Consuelo diz que o conselho estuda com a Procuradoria-Geral do Estado (PGE) se há um meio legal para mudar os critérios de desempate para o último lote de priorização que será feito neste ano, que reúne inscritos de junho e julho. Por fim, ela diz que foi feita solicitação ao governo estadual para que seja aumentada as verbas de isenção fiscal da LIC, que poderiam chegar a R$ 130 milhões (hoje é R$ 70 milhões).
— Se ele (governador Eduardo Leite) fizesse isso já para este próximo resultado, por exemplo, todos os projetos com as notas máximas poderiam ser contemplados, como aconteceu em janeiro deste ano. Na priorização de janeiro houve esta suplementação — diz a presidente da CIC-RS.
O que diz a Secretaria de Cultura
A legislação vigente (Lei nº 13.490, de 21 de julho de 2010) prevê que a análise de mérito e o grau de prioridade de projetos inscritos para captar recursos junto à Lei de Incentivo à Cultura (LIC) são estabelecidos pelo Conselho Estadual de Cultura (CEC-RS). Ou seja, passa pelo conselho a decisão de quais projetos vão ser aprovados para captação ou não, sem interferência da Secretaria da Cultura (Sedac). Autônomo, o conselho é composto por 27 integrantes, sendo que dois terços são eleitos por entidades culturais de todas as regiões do RS.

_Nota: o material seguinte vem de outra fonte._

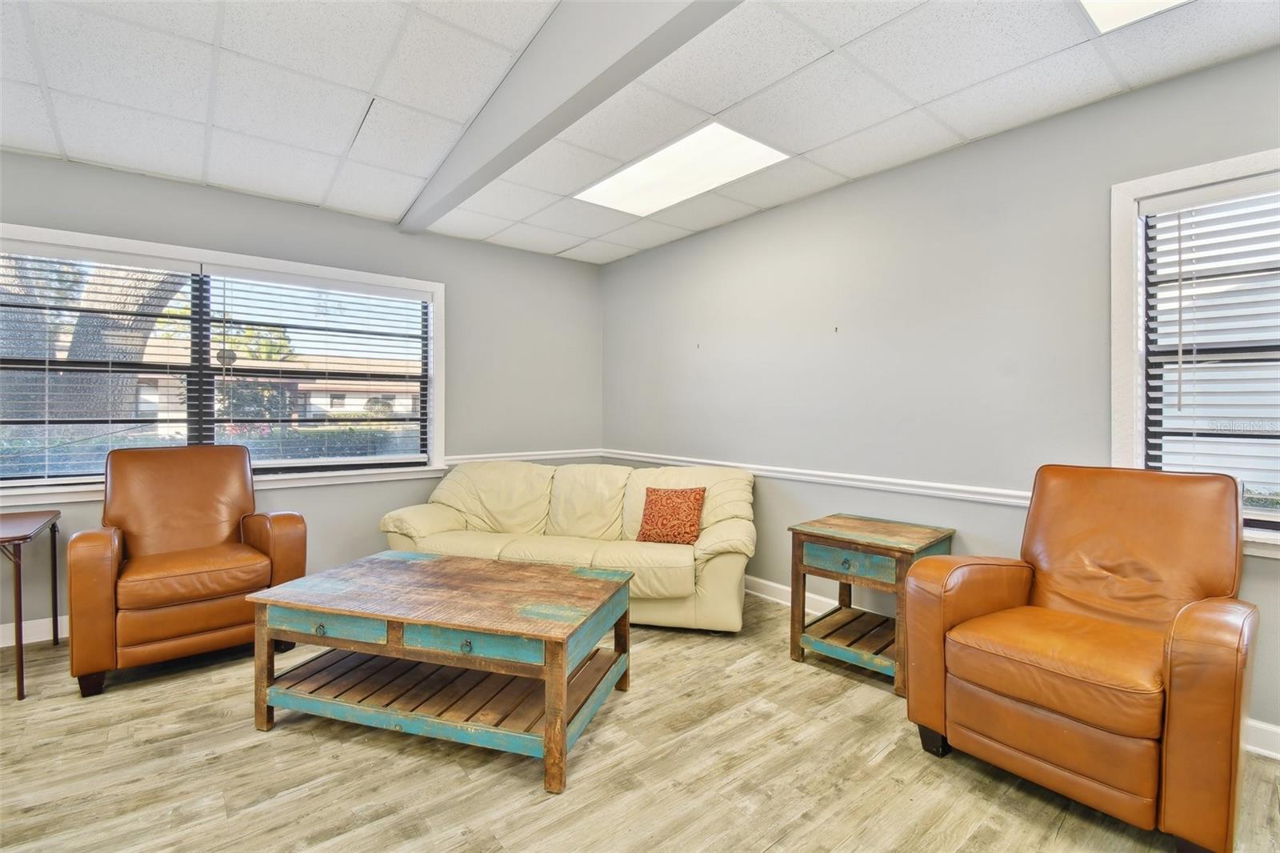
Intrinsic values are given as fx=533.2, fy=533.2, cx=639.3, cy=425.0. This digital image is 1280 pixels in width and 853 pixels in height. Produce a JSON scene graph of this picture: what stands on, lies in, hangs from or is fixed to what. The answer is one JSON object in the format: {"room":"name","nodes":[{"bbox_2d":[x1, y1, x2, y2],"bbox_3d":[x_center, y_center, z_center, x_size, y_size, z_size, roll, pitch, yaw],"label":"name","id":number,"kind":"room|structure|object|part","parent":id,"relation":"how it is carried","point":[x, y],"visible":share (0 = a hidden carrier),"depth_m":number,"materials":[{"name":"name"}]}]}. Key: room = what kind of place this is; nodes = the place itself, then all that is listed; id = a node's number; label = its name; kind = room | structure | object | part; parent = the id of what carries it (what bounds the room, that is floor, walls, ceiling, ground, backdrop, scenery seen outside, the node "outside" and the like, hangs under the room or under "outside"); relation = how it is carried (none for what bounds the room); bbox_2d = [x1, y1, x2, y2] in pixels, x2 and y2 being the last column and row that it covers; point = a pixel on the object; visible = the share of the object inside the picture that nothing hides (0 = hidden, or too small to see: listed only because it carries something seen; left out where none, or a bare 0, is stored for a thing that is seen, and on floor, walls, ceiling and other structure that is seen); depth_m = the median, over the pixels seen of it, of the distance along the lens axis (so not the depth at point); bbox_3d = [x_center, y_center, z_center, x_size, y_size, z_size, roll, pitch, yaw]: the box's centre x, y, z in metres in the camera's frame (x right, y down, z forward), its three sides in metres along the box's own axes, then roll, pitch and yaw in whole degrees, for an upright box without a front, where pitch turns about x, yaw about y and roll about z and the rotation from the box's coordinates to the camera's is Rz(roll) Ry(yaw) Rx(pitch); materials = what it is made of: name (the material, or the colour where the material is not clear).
{"room":"living room","nodes":[
{"label":"living room","id":0,"kind":"room"},
{"bbox_2d":[0,150,600,647],"bbox_3d":[-2.331,-0.147,3.492,4.933,2.587,0.170,0,1,-39],"label":"left wall","id":1,"kind":"structure","parent":0,"point":[229,198],"depth_m":3.77,"materials":[{"name":"grey paint"}]},
{"bbox_2d":[0,614,67,647],"bbox_3d":[-2.768,1.078,3.151,4.441,0.113,0.016,0,1,-39],"label":"baseboard","id":2,"kind":"structure","parent":1,"relation":"attached to","point":[49,638],"depth_m":2.80,"materials":[{"name":"white paint"}]},
{"bbox_2d":[0,220,447,501],"bbox_3d":[-2.580,-0.315,3.326,2.599,1.434,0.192,0,1,-39],"label":"window","id":3,"kind":"structure","parent":1,"relation":"in","point":[437,339],"depth_m":3.31,"materials":[{"name":"glass"}]},
{"bbox_2d":[0,242,199,485],"bbox_3d":[-3.123,-0.329,2.799,1.211,1.264,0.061,0,1,-39],"label":"window blind","id":4,"kind":"object","parent":3,"relation":"attached to","point":[46,366],"visible":0.97,"depth_m":2.90,"materials":[{"name":"white plastic"}]},
{"bbox_2d":[207,266,433,470],"bbox_3d":[-2.102,-0.355,3.645,1.310,1.264,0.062,0,1,-39],"label":"window blind","id":5,"kind":"object","parent":3,"relation":"attached to","point":[382,292],"visible":0.98,"depth_m":3.57,"materials":[{"name":"white plastic"}]},
{"bbox_2d":[441,448,603,465],"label":"chair rail","id":6,"kind":"object","parent":1,"relation":"attached to","point":[554,456],"visible":0.57,"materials":[{"name":"white paint"}]},
{"bbox_2d":[0,0,1279,263],"bbox_3d":[-0.377,-1.414,1.217,5.196,0.113,5.849,0,1,-39],"label":"ceiling","id":7,"kind":"structure","parent":0,"point":[922,98],"depth_m":2.19,"materials":[{"name":"white tile"}]},
{"bbox_2d":[398,0,743,238],"bbox_3d":[-0.108,-1.245,1.672,0.134,0.291,4.666,0,1,-39],"label":"ceiling beam","id":8,"kind":"structure","parent":7,"relation":"attached to","point":[617,48],"depth_m":1.84,"materials":[{"name":"grey paint"}]},
{"bbox_2d":[574,121,787,214],"bbox_3d":[0.199,-1.409,2.986,0.627,0.023,1.070,0,1,-39],"label":"ceiling light","id":9,"kind":"object","parent":7,"relation":"in","point":[640,172],"visible":0.92,"depth_m":2.93,"materials":[{"name":"white plastic"}]},
{"bbox_2d":[1078,0,1188,33],"bbox_3d":[1.555,-1.352,1.294,0.859,0.030,0.768,0,1,-39],"label":"ceiling light","id":10,"kind":"object","parent":7,"relation":"in","point":[1115,6],"visible":0.93,"depth_m":1.74,"materials":[{"name":"white plastic"}]},
{"bbox_2d":[0,588,1279,852],"bbox_3d":[-0.443,1.233,1.229,5.245,0.103,5.901,0,1,-39],"label":"floor","id":11,"kind":"structure","parent":0,"point":[893,764],"depth_m":1.80,"materials":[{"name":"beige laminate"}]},
{"bbox_2d":[0,508,62,700],"bbox_3d":[-2.992,0.798,2.330,0.563,0.716,0.686,0,1,-39],"label":"side table","id":12,"kind":"object","parent":11,"relation":"on","point":[21,635],"visible":1,"depth_m":2.34,"materials":[{"name":"brown wood"}]},
{"bbox_2d":[67,444,305,697],"bbox_3d":[-2.295,0.631,2.761,0.850,1.039,0.894,0,1,-39],"label":"leather armchair","id":13,"kind":"object","parent":11,"relation":"on","point":[186,627],"visible":0.99,"depth_m":2.54,"materials":[{"name":"brown leather"}]},
{"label":"seat cushion","id":14,"kind":"part","parent":13,"relation":"part of","materials":[{"name":"leather"}]},
{"bbox_2d":[241,550,634,795],"bbox_3d":[-0.753,0.920,2.196,1.310,0.499,0.785,0,1,16],"label":"coffee table","id":15,"kind":"object","parent":11,"relation":"on","point":[276,590],"visible":0.99,"depth_m":1.99,"materials":[{"name":"wood"}]},
{"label":"pull","id":16,"kind":"part","parent":15,"relation":"part of","materials":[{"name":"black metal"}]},
{"bbox_3d":[-1.114,0.718,1.903,0.466,0.096,0.055,0,1,16],"label":"drawer","id":17,"kind":"part","parent":15,"relation":"part of","materials":[{"name":"teal wood"}]},
{"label":"pull","id":18,"kind":"part","parent":15,"relation":"part of","materials":[{"name":"metal"}]},
{"bbox_3d":[-0.569,0.717,1.759,0.533,0.094,0.047,0,1,16],"label":"drawer","id":19,"kind":"part","parent":15,"relation":"part of","materials":[{"name":"teal wood"}]},
{"bbox_2d":[377,459,758,631],"bbox_3d":[-0.427,0.711,3.474,2.340,0.873,0.957,0,1,12],"label":"sofa","id":20,"kind":"object","parent":11,"relation":"on","point":[732,535],"visible":0.8,"depth_m":3.29,"materials":[{"name":"beige leather"}]},
{"bbox_2d":[636,485,707,544],"bbox_3d":[0.190,0.544,3.229,0.412,0.335,0.226,0,1,18],"label":"throw pillow","id":21,"kind":"object","parent":20,"relation":"on","point":[667,498],"visible":0.99,"depth_m":3.17,"materials":[{"name":"fabric"}]},
{"bbox_2d":[787,512,954,695],"bbox_3d":[1.133,0.844,2.650,0.562,0.652,0.596,0,1,-39],"label":"end table","id":22,"kind":"object","parent":11,"relation":"on","point":[855,543],"visible":0.85,"depth_m":2.56,"materials":[{"name":"brown wood"}]},
{"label":"knob","id":23,"kind":"part","parent":22,"relation":"part of","materials":[{"name":"metal"}]},
{"bbox_3d":[0.954,0.620,2.445,0.054,0.112,0.414,0,1,-39],"label":"drawer","id":24,"kind":"part","parent":22,"relation":"part of","materials":[{"name":"teal wood"}]},
{"bbox_2d":[902,463,1259,852],"bbox_3d":[1.514,0.678,1.858,0.880,1.014,0.841,0,1,-39],"label":"leather armchair","id":25,"kind":"object","parent":11,"relation":"on","point":[960,647],"visible":0.98,"depth_m":1.68,"materials":[{"name":"leather"}]},
{"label":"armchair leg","id":26,"kind":"part","parent":25,"relation":"part of","materials":[{"name":"black wood"}]},
{"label":"seat cushion","id":27,"kind":"part","parent":25,"relation":"part of","materials":[{"name":"orange leather"}]},
{"bbox_2d":[601,48,1279,748],"bbox_3d":[1.520,-0.115,2.860,0.165,2.570,5.670,0,1,-39],"label":"right wall","id":28,"kind":"structure","parent":0,"point":[747,225],"depth_m":2.77,"materials":[{"name":"grey paint"}]},
{"bbox_2d":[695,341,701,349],"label":"wall nail","id":29,"kind":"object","parent":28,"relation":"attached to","point":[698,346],"visible":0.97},
{"bbox_2d":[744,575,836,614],"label":"baseboard","id":30,"kind":"structure","parent":28,"relation":"attached to","point":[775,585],"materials":[{"name":"white paint"}]},
{"bbox_2d":[603,448,1031,507],"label":"chair rail","id":31,"kind":"object","parent":28,"relation":"attached to","point":[775,474],"visible":0.61,"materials":[{"name":"white paint"}]},
{"bbox_2d":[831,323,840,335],"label":"wall nail","id":32,"kind":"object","parent":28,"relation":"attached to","point":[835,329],"visible":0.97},
{"bbox_2d":[1113,148,1279,554],"bbox_3d":[2.398,-0.255,1.758,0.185,1.469,1.253,0,1,-39],"label":"window","id":33,"kind":"structure","parent":28,"relation":"in","point":[1141,406],"depth_m":2.15,"materials":[{"name":"white"}]},
{"bbox_2d":[1140,176,1279,514],"bbox_3d":[2.378,-0.272,1.760,0.058,1.247,1.057,0,1,-39],"label":"window blind","id":34,"kind":"object","parent":33,"relation":"attached to","point":[1181,356],"visible":0.96,"depth_m":2.01,"materials":[{"name":"white plastic"}]},
{"bbox_2d":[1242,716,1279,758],"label":"baseboard","id":35,"kind":"structure","parent":28,"relation":"attached to","point":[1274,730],"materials":[{"name":"white paint"}]},
{"label":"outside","id":36,"kind":"structure","parent":0,"visible":0},
{"bbox_2d":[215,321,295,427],"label":"tree","id":37,"kind":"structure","parent":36,"point":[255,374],"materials":[{"name":"green plant"}]},
{"bbox_2d":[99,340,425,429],"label":"building","id":38,"kind":"structure","parent":36,"point":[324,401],"materials":[{"name":"beige brick"}]},
{"label":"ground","id":39,"kind":"structure","parent":36,"visible":0},
{"bbox_2d":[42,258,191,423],"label":"tree","id":40,"kind":"object","parent":39,"relation":"on","point":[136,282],"visible":0.41,"depth_m":6.26,"materials":[{"name":"plant"}]},
{"bbox_2d":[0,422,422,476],"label":"hedge","id":41,"kind":"object","parent":39,"relation":"on","point":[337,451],"visible":0.28,"materials":[{"name":"green plant"}]}
]}

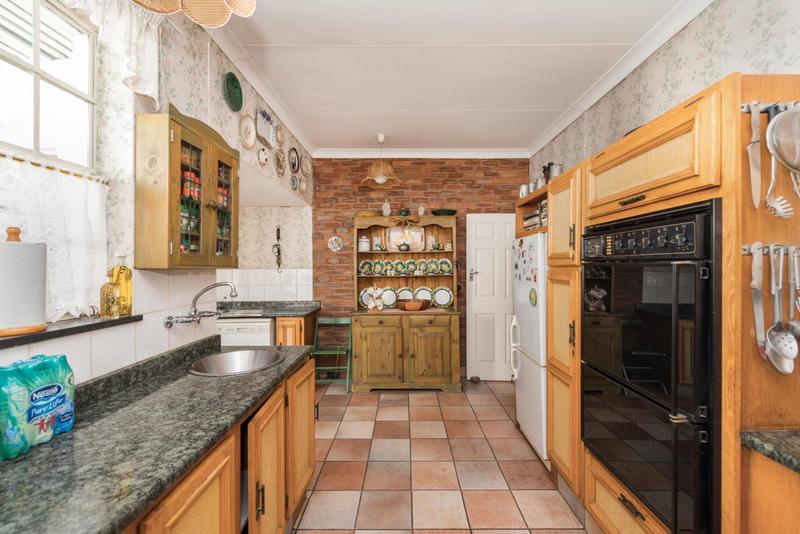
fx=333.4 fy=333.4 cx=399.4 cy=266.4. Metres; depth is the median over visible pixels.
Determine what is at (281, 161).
decorative plate
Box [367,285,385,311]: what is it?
figurine
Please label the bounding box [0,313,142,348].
window sill
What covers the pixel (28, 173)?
lace curtain
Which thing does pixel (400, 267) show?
plate
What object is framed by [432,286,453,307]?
plate
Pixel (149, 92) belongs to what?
curtain
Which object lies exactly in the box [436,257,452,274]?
plate
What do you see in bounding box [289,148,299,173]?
decorative plate
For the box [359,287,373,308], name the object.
plate
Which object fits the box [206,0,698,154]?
ceiling
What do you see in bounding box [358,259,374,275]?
plate
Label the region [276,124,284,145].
decorative plate
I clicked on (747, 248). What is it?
utensil rail
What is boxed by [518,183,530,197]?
metal canister
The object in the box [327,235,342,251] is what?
decorative plate
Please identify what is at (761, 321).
knife
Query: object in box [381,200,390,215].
figurine
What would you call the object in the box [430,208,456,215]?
green bowl
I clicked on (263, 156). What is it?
decorative plate
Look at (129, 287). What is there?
oil bottle
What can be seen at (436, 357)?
wooden hutch
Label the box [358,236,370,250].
white jar
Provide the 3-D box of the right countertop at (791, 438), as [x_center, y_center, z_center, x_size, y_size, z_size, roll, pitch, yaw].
[1.292,0.514,0.334,0.666,0.038,1.470,0,0,0]
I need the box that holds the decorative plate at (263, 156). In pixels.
[258,147,268,165]
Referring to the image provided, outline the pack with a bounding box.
[0,354,75,459]
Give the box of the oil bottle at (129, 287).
[109,253,132,315]
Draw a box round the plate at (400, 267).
[393,258,406,274]
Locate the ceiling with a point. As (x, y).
(518, 103)
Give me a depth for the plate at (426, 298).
4.13 m
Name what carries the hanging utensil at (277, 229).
attached to the left wall at (237, 128)
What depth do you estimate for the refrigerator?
2.49 m
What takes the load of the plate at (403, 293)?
in the wooden hutch
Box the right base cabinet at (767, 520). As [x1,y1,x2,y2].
[742,443,799,533]
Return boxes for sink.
[187,348,284,375]
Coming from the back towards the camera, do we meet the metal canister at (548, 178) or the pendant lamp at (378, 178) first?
the pendant lamp at (378, 178)
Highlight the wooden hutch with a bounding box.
[351,214,462,391]
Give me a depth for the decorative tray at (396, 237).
4.16 m
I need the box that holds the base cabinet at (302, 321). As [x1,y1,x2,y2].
[274,311,316,346]
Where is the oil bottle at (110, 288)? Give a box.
[99,272,120,316]
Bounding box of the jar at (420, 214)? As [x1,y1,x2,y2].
[417,203,425,215]
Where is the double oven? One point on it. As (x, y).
(688, 405)
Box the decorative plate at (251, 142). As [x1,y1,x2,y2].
[239,114,255,148]
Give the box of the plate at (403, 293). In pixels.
[396,286,414,301]
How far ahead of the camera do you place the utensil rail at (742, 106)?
1.06 m
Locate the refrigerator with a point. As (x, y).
(534, 368)
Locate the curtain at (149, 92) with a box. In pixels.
[64,0,161,106]
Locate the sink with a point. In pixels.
(259, 360)
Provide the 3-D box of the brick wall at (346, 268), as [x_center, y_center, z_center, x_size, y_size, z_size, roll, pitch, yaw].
[0.298,-0.017,4.232,3.037,2.821,0.159,0,0,0]
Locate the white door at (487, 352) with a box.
[465,213,516,379]
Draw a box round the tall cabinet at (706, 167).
[534,75,799,533]
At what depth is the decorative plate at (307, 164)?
3.87 m
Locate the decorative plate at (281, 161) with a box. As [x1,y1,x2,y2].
[275,148,285,176]
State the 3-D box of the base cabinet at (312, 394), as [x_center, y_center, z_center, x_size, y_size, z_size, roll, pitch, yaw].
[-0.839,0.964,0.782,0.628,0.852,2.911,0,0,0]
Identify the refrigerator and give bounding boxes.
[511,233,546,459]
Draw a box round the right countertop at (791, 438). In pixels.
[741,428,799,472]
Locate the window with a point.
(35, 144)
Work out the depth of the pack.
0.91 m
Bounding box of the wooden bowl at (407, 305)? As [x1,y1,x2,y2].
[397,298,428,311]
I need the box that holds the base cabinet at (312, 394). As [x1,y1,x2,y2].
[127,352,315,533]
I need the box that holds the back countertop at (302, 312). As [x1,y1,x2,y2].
[218,300,320,317]
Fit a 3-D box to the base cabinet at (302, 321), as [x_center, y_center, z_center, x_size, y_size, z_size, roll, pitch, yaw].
[-1.151,0.972,3.738,0.357,0.884,0.648,0,0,0]
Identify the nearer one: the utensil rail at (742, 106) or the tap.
the utensil rail at (742, 106)
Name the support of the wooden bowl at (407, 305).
on the wooden hutch
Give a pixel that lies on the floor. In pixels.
(495, 408)
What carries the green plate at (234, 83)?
attached to the left wall at (237, 128)
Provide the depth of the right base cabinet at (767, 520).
0.94 m
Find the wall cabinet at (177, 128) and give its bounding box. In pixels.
[133,106,238,269]
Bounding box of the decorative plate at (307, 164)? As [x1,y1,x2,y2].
[302,156,311,175]
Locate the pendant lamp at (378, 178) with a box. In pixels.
[361,133,400,188]
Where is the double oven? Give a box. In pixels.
[581,199,721,533]
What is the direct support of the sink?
in the granite countertop at (75, 428)
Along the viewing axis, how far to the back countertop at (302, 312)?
3.52 m
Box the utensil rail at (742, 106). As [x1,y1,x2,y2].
[740,100,799,113]
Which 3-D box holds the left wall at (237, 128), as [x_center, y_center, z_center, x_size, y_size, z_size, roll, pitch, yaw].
[-1.250,-0.024,1.467,0.178,2.922,5.937,0,0,0]
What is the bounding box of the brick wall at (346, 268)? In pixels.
[308,156,526,377]
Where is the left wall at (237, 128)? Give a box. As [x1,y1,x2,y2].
[0,0,316,382]
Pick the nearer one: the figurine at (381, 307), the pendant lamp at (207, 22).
the pendant lamp at (207, 22)
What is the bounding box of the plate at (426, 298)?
[413,287,432,304]
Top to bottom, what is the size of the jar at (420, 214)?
0.172 m
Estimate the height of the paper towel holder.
0.323 m
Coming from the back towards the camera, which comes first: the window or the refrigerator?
the refrigerator
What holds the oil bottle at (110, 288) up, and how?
on the window sill
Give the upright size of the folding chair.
0.822 m
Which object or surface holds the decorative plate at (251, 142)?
attached to the left wall at (237, 128)
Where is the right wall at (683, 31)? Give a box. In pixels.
[532,0,799,182]
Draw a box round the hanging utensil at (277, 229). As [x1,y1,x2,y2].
[272,225,282,271]
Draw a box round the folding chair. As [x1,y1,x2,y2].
[313,315,352,391]
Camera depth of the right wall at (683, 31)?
1.82 m
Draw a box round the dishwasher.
[216,317,273,345]
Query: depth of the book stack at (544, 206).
2.67 m
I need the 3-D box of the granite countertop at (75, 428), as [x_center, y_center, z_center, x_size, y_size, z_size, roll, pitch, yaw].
[-0.815,0.510,0.916,0.640,0.080,2.573,0,0,0]
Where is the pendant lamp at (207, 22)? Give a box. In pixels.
[132,0,258,27]
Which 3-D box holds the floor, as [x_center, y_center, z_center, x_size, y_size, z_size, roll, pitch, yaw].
[-0.250,1.431,1.541,4.084,0.066,5.700,0,0,0]
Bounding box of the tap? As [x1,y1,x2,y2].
[162,280,236,327]
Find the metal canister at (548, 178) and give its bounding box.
[542,162,562,182]
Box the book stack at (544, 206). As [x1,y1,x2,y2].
[524,199,546,229]
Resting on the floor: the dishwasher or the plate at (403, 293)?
the dishwasher
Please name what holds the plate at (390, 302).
in the wooden hutch
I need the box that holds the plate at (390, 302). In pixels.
[381,286,397,307]
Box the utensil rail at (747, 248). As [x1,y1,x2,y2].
[742,243,799,255]
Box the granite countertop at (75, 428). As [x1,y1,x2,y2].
[0,336,315,533]
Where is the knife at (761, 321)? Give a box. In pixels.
[749,242,766,359]
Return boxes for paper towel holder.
[0,227,48,337]
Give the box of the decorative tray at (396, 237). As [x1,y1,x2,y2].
[387,225,425,250]
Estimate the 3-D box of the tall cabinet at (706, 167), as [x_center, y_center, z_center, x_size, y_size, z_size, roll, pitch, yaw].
[1.240,0.394,1.498,0.623,1.976,0.981,0,0,0]
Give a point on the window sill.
(69, 329)
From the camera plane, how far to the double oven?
1.25 m
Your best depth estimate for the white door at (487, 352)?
4.07 m
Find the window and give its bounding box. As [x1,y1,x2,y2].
[0,0,99,172]
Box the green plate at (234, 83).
[222,71,243,111]
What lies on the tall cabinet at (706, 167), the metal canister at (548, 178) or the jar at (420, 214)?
the metal canister at (548, 178)
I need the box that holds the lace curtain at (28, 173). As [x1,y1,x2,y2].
[0,153,107,324]
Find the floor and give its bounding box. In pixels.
[292,379,590,533]
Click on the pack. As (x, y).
(41, 394)
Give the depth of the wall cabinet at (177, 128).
1.50 m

O governo do Estado duplicou os recursos para a LIC desde 2019, passando de R$ 35 milhões para R$ 70 milhões o valor anual disponibilizado. Alguns dispositivos também foram acrescentados à Lei, para tornar o fluxo de aprovações mais eficiente e mais isonômico. Diante deste cenário de maior disponibilização de recursos, percebeu-se um aumento considerável de projetos apresentados. Recentes alterações nos critérios de desempate, criadas e realizadas pelo conselho, no entanto, acabaram afetando projetos que costumavam ser contemplados. Entre as definições, estão a de que serão priorizados projetos com local de realização em municípios que menos receberam recursos da LIC nos últimos 12 meses.
Após o atual período de inscrições, que encerra no fim do mês de julho, novos projetos poderão se cadastrar a partir do primeiro semestre de 2024, com execução no segundo semestre do próximo ano. Até lá, a Sedac deve avaliar novas mudanças na LIC em diálogo com o CEC, bem como buscar a continuidade da ampliação dos recursos disponíveis.